Toutefois, on voit aussi pendant cette pandémie des gestes d’entraide, des poussées d’humanité çà et là, et tant de gens (camionneurs, médecins, infirmières, caissières, préposés aux bénéficiaires, commis de supermarché, bénévoles, etc.) dont le dévouement à leur tâche, mettant leur santé en péril, permet à notre société de continuer à fonctionner. C’est héroïque! «Ce qu’on apprend au milieu des fléaux, [c’est] qu’il y a dans les hommes plus de choses à admirer que de choses à mépriser», écrit Camus à la fin de La peste.
Mais ce que j’admire encore plus, c’est de voir tant de gens ordinaires, qui n’ont rien de héros, garder le moral et leur bonne humeur en ces temps d’anxiété. Belle initiative que celle d’afficher des arcs-en-ciel à nos fenêtres pour s’encourager mutuellement! Il y a même de la place pour l’humour, comme on peut le constater tous les jours dans les réseaux sociaux. C’est rassurant: si on rit et fait rire les autres, c’est qu’on n’est pas en train de paniquer ni de désespérer.
Je ne sais pas combien de temps durera cette crise ni ce qui va se passer dans les prochains jours ou les prochaines semaines. Les experts non plus, d’ailleurs. Par contre, il est certaines choses dont je suis certain et que j’oserai prédire à mon tour.
Le soleil se fera de plus en plus chaud et brillant.
La neige va fondre.
Le gazon va reverdir.
Les oies vont rentrer au pays.
Les fleurs vont pousser.
Les arbres auront à nouveau des feuilles.
Maringouins et mouches noires vont revenir nous dévorer.
On va faire des potagers.
Les magasins vont rouvrir.
Je vais de nouveau manger une crème glacée en me promenant sur la rue des Forges et siroter une bière fraîche sur une terrasse ensoleillée.

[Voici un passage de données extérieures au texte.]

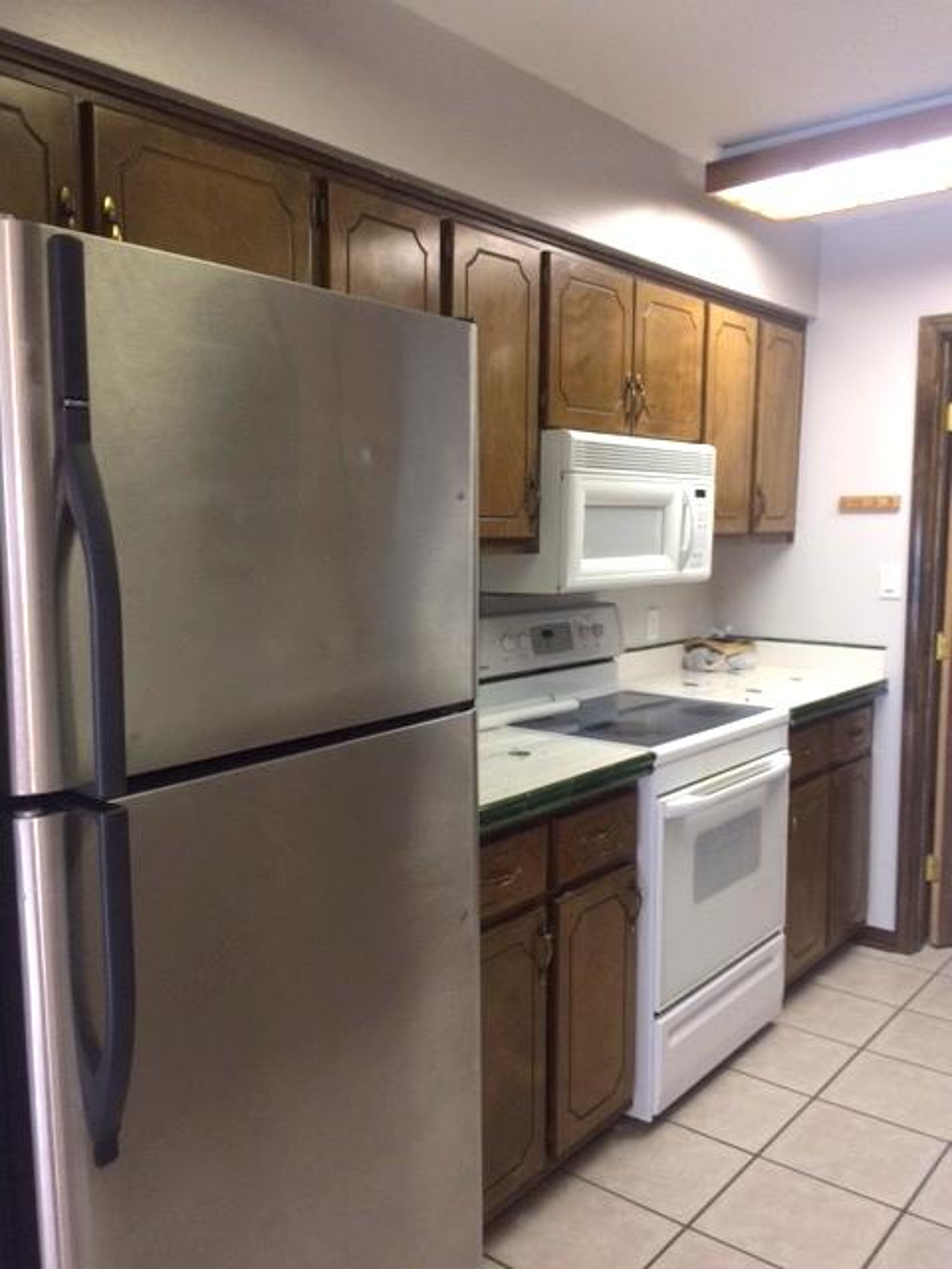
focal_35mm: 29
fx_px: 1063
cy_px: 634
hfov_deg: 48.2
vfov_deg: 61.7
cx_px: 476
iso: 64
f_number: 2.2
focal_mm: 4.15
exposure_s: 1/30
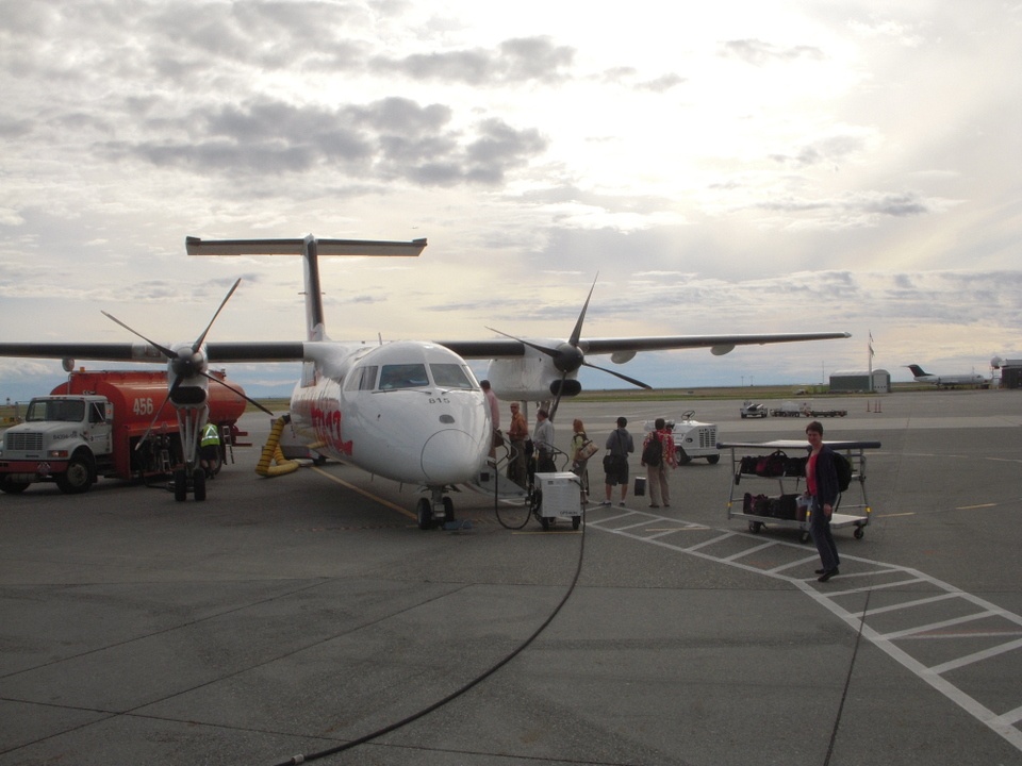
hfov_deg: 49.0
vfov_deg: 37.7
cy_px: 383
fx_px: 1122
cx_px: 511
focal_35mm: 38
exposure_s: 1/500
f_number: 6.6
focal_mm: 6.3
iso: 100
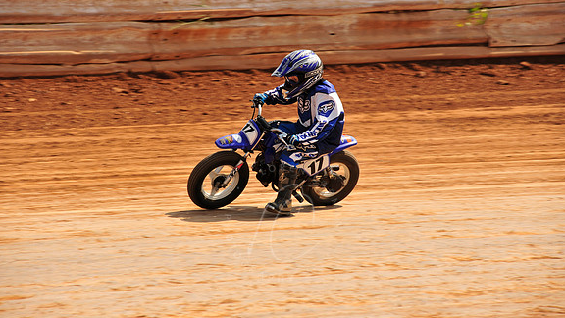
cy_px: 132
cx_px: 282
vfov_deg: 5.8
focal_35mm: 211
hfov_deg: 10.2
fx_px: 3161
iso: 200
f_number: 9
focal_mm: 200
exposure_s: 1/400
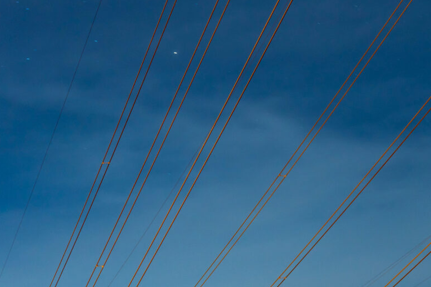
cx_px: 357
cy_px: 104
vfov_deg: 8.3
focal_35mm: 165
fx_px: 1975
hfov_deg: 12.4
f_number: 5
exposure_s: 30
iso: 100
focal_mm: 50
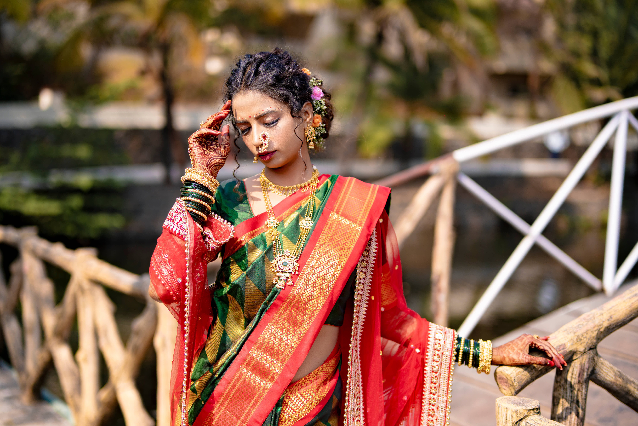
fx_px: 886
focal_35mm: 50
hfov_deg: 39.6
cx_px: 319
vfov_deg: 27.0
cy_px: 213
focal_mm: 50
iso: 80
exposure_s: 1/8000
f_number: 1.4
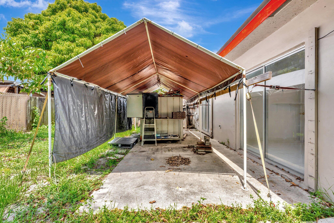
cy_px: 112
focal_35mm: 15
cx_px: 167
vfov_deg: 77.3
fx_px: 139
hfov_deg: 100.4
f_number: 8
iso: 400
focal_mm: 15
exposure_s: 1/320
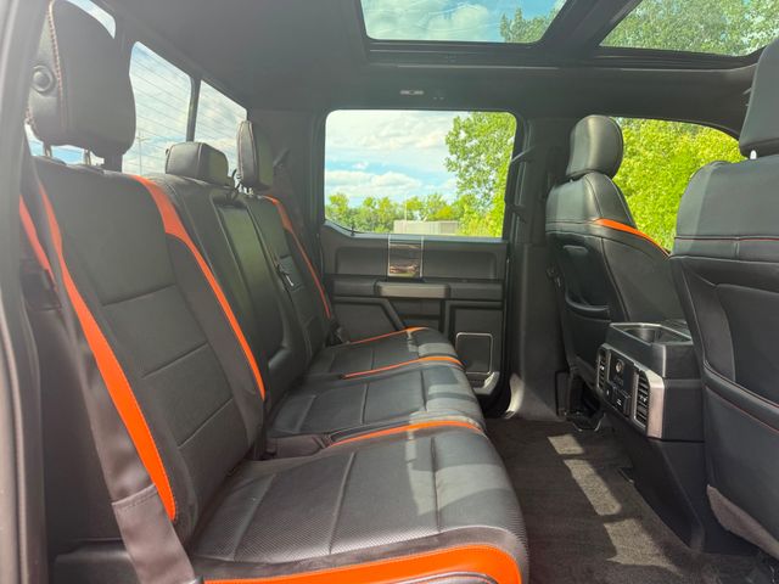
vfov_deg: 56.8
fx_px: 540
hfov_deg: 71.6
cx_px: 390
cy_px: 292
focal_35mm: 24
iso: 80
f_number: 1.78
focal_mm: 6.76
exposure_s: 1/195
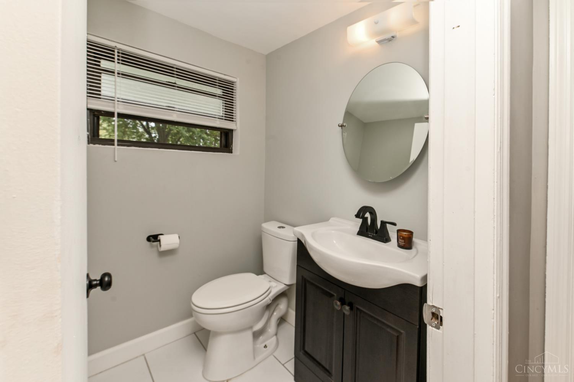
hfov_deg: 100.4
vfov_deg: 77.2
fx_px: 239
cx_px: 287
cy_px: 191
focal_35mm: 15
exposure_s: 1/80
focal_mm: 15
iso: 160
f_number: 8
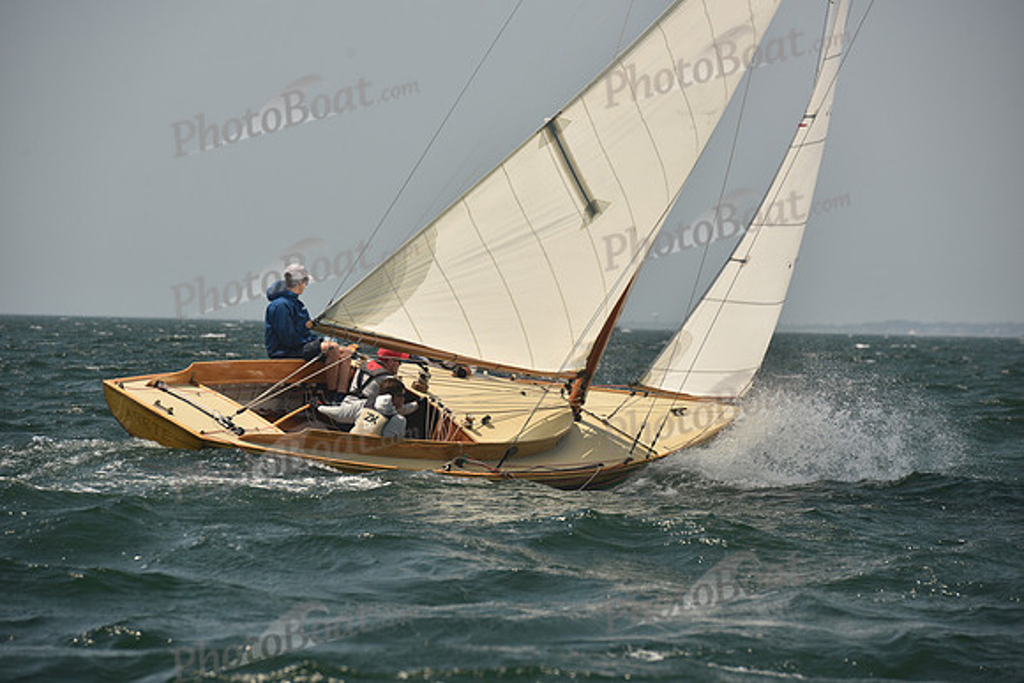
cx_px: 512
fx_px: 5690
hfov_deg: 10.3
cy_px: 342
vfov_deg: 6.9
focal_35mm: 200
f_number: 7.1
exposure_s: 1/640
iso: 250
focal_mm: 200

Et un jour, je ne sais pas quand exactement, mais un jour, on va se retrouver avec plaisir un dimanche matin dans nos églises et lieux de culte.
La vie continue. Différemment, mais elle suit son cours. Malgré la crise. Et ce qui sommeille présentement renaîtra.
Au cœur de notre foi chrétienne demeure cette conviction que nous célébrons chaque année à Pâques: la vie est plus forte que tout. Même que la mort.
Comme disait mon grand-père: «Ça ne peut pas aller mal tout le temps.» Cette pandémie ne durera pas éternellement. Dans tous les cas, peu importe sa durée, elle n’est qu’un mauvais moment à passer. Plus nous continuerons à être prudents, disciplinés et solidaires dans le respect des consignes émises par les autorités, plus vite ces temps difficiles seront derrière nous.
«C’est tout ce que je sais, mais ça, je le sais», chantait Jean Gabin. Et ça me suffit. Ça m’aide à traverser cette épreuve. Nul besoin pour moi d’en savoir davantage.
Je crois – je ne peux pas dire «je sais», car Dieu est objet de croyance et non de savoir – que Dieu est avec moi, avec nous dans cette épreuve, qu’il ne nous lâchera pas. Ça aussi, ça m’aide à vivre la tempête en attendant qu’elle se calme.
Tenons bon.
Bon courage à toutes et à tous. Nous ne sommes pas seuls.